Все оттенки черного - Степанова Татьяна Юрьевна 31 стр.


— Но Сорокин, возможно, совсем и не собирается на ней жениться, — заметил Колосов.

— Не собирается, — Ищенков хмыкнул. — Да кто его спрашивать-то будет? У него выбора уже маловато.

— То есть? Я не понял. Объясни, — Колосов нахмурился: что-то в этой насмешливой фразе Ишенкова было такое…

— Неужели госпожа наша Юлия, если уж она снисходит до наших жалких проблем, не посодействует в исполнении заветного желания своей закадычной подруги? — сказал Ищенков.

— Что ты хочешь сказать этим?

— Ничего. Знаешь, игра была такая в детстве: загадай желаньице и попроси хорошенько. Вдруг да исполнится.

— Я вижу, эта госпожа Юлия произвела на тебя сильное впечатление. Даже несмотря на причиняющее тебе столько хлопот твое женоненавистничество.

Ищенков не отвечал.

— А в ночь когда умерла Сорокина, ты тоже, скажешь, был дома, спал сном праведника?

— Да, спал!
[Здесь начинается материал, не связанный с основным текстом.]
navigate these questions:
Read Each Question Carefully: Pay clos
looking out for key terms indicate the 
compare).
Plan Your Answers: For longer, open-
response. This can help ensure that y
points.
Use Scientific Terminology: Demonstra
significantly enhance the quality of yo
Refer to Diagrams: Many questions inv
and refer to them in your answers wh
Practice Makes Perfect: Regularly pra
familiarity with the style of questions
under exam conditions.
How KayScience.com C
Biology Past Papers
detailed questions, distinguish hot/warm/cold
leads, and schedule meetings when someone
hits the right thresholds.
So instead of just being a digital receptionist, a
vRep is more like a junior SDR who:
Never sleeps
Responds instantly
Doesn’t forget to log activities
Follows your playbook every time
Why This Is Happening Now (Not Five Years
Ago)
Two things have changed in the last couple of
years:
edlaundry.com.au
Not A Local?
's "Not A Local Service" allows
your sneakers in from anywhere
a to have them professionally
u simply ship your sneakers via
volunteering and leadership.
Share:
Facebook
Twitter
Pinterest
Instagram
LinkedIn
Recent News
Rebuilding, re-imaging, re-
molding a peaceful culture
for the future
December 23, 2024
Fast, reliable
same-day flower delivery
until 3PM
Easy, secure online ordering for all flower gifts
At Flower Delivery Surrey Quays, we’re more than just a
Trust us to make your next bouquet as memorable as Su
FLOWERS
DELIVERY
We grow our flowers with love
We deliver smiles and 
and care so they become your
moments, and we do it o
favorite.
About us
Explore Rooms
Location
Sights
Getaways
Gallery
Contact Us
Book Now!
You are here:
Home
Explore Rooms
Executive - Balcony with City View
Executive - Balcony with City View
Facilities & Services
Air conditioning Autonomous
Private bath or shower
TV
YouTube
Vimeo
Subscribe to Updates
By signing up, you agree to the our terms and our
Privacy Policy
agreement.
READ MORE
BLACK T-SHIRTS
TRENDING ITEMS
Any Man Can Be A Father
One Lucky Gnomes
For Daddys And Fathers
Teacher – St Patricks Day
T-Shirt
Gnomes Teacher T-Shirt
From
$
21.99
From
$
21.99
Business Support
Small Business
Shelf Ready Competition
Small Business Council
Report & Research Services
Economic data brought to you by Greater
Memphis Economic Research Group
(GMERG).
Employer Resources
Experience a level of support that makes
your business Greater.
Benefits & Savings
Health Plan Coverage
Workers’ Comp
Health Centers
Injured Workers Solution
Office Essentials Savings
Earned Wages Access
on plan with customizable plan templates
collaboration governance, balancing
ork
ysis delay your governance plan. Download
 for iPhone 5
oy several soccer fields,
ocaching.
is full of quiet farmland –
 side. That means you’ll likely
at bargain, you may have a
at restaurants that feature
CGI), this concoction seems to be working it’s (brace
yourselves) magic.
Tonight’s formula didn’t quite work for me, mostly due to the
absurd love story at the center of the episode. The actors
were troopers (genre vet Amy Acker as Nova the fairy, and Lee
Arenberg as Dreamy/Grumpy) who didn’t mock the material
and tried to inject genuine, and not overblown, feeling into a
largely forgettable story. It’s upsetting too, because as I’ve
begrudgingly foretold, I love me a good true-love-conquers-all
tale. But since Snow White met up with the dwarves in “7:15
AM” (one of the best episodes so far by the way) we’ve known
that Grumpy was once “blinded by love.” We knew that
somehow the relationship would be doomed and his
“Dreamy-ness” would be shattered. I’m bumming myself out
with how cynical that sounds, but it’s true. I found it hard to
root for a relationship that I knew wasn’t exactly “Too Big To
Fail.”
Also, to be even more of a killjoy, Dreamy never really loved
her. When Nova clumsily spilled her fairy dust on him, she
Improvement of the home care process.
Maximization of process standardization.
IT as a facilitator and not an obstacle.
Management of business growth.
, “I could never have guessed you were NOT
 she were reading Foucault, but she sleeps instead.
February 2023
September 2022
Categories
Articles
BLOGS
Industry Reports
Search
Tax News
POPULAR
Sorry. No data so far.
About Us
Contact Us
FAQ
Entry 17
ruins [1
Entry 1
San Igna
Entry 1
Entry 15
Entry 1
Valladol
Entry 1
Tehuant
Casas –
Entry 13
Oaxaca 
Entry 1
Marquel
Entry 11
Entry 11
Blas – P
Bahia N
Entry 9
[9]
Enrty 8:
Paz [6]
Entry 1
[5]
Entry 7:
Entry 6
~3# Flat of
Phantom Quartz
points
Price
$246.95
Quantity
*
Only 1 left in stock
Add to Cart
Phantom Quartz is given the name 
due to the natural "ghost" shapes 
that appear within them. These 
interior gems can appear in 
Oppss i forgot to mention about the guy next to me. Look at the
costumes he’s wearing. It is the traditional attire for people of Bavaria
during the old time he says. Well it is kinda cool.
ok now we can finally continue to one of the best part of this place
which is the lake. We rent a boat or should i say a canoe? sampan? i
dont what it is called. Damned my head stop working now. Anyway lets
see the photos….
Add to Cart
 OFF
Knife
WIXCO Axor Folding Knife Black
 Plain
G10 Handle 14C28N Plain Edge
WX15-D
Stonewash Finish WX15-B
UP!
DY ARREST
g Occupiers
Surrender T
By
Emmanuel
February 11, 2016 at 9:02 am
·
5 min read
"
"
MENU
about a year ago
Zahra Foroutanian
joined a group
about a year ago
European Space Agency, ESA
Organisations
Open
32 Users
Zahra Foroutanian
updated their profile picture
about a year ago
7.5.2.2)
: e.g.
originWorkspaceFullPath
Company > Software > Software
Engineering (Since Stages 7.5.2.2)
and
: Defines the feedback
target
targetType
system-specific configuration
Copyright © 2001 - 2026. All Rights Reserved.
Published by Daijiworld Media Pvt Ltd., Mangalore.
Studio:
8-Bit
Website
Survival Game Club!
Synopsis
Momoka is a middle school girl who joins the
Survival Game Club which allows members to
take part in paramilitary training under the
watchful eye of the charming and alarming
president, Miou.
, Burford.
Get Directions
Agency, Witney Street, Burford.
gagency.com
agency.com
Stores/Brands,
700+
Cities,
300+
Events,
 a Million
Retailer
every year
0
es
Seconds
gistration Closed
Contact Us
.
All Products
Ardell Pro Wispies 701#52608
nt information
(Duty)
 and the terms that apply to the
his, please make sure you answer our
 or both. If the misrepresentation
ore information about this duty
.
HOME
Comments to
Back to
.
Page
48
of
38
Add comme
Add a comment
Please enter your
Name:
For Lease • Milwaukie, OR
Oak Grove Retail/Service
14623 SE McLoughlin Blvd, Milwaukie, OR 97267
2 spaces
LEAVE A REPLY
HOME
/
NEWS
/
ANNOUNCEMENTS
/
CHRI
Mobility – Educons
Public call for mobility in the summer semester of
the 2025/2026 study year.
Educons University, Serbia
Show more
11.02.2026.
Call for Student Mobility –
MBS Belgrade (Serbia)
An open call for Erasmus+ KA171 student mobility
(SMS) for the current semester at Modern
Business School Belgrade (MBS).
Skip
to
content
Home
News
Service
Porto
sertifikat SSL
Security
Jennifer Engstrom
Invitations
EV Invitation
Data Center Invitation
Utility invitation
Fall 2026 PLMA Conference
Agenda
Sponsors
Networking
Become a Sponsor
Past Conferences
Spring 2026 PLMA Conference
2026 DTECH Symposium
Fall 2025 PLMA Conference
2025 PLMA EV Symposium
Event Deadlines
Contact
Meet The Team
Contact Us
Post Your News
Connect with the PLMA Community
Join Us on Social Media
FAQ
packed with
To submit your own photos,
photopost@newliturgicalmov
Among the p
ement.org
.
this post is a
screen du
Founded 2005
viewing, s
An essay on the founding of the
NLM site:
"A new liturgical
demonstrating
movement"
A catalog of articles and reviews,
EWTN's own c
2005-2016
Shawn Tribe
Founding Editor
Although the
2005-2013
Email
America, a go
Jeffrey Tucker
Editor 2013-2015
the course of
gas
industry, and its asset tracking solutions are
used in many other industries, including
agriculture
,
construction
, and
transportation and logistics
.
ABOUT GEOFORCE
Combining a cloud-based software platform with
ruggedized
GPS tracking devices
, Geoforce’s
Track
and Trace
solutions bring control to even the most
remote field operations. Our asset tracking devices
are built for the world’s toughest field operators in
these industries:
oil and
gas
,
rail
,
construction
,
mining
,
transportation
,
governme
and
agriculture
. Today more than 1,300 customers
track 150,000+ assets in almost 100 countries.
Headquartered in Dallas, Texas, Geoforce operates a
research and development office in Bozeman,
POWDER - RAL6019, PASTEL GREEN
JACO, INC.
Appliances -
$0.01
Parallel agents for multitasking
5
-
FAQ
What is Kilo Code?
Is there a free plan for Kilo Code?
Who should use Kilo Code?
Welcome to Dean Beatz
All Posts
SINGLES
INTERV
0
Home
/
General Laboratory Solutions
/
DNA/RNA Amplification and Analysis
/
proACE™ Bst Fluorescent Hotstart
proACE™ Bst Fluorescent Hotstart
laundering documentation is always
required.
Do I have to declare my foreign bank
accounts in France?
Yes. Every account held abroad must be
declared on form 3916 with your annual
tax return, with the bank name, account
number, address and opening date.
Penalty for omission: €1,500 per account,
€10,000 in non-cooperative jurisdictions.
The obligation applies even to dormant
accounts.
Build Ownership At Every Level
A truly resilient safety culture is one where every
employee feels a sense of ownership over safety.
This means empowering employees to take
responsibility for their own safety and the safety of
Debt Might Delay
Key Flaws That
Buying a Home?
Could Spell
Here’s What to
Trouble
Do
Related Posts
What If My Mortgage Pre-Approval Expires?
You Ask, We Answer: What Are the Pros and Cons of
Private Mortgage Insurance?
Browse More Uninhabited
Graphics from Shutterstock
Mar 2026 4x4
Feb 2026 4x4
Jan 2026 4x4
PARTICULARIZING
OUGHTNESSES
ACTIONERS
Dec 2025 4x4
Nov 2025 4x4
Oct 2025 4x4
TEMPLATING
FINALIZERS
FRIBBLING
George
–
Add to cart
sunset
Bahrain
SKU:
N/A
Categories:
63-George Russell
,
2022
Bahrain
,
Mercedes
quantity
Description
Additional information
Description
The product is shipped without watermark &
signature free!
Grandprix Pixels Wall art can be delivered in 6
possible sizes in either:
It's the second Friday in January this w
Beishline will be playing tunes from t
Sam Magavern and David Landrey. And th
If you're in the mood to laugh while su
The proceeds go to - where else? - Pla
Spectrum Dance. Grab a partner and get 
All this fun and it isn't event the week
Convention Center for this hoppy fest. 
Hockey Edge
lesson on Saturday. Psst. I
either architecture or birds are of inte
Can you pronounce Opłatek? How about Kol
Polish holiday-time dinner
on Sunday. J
Я ушел домой почти сразу же, как ее от припадка откачали. Если хочешь знать — там остались все, кроме меня.

— На даче Чебукиани? И что же… и Сорокин, выходит, тоже?

— Он ночует у Александры каждую ночь. Она с себя его не спускает, стахановца. И ни для кого это там не секрет.

— А нам он заявил, что проводил сестру и остался с ней дома.

— Солгал. Когда утром соседи сообщили, что Лерка мертвая, я к ним пошел сразу. — Ищенков потер лицо ладонью. — Они еще и не вставали даже. Их Юлия разбудила. От нее Костька и узнал радостную новость…

Радостную новость… А ведь Сорокина действительно тогда по всему поселку с собаками разыскивали, подумал Никита. Ему вспомнились следы рвоты на поленнице на участке Сорокиных. Перед тем как выбежать за калитку на улицу, Валерия была там, на единственном месте на участке, откуда были видны окна соседского дома.

— Никита Михалыч, снова вас к телефону, — в кабинет снова заглянул начальник ИВС. — Из прокуратуры следователь, говорит, срочно… Колосов поднялся. Ищенков тоже медленно встал. Никита не знал, что ему сказать, как окончить этот допрос. Тогда, полтора года назад, все было как-то проще. Испуг Ящера казался панацеей от… Он смотрел на Ищенкова. Кто же перед ним? Умный убийца или невиновный? Но если так, что же тогда означает это коловращение совпадений и случайностей, которое словно паутиной опутывает этого человека? Он посмотрел на часы: до половины двенадцатого оставалось еще три с половиной часа. Ровно столько еще времени Ищенков будет в изоляции. А потом его отпустят. Не совершают ли они еще раз роковую ошибку, отпустив его на все четыре стороны, быть может, для новых, еще более страшных и диких поступков?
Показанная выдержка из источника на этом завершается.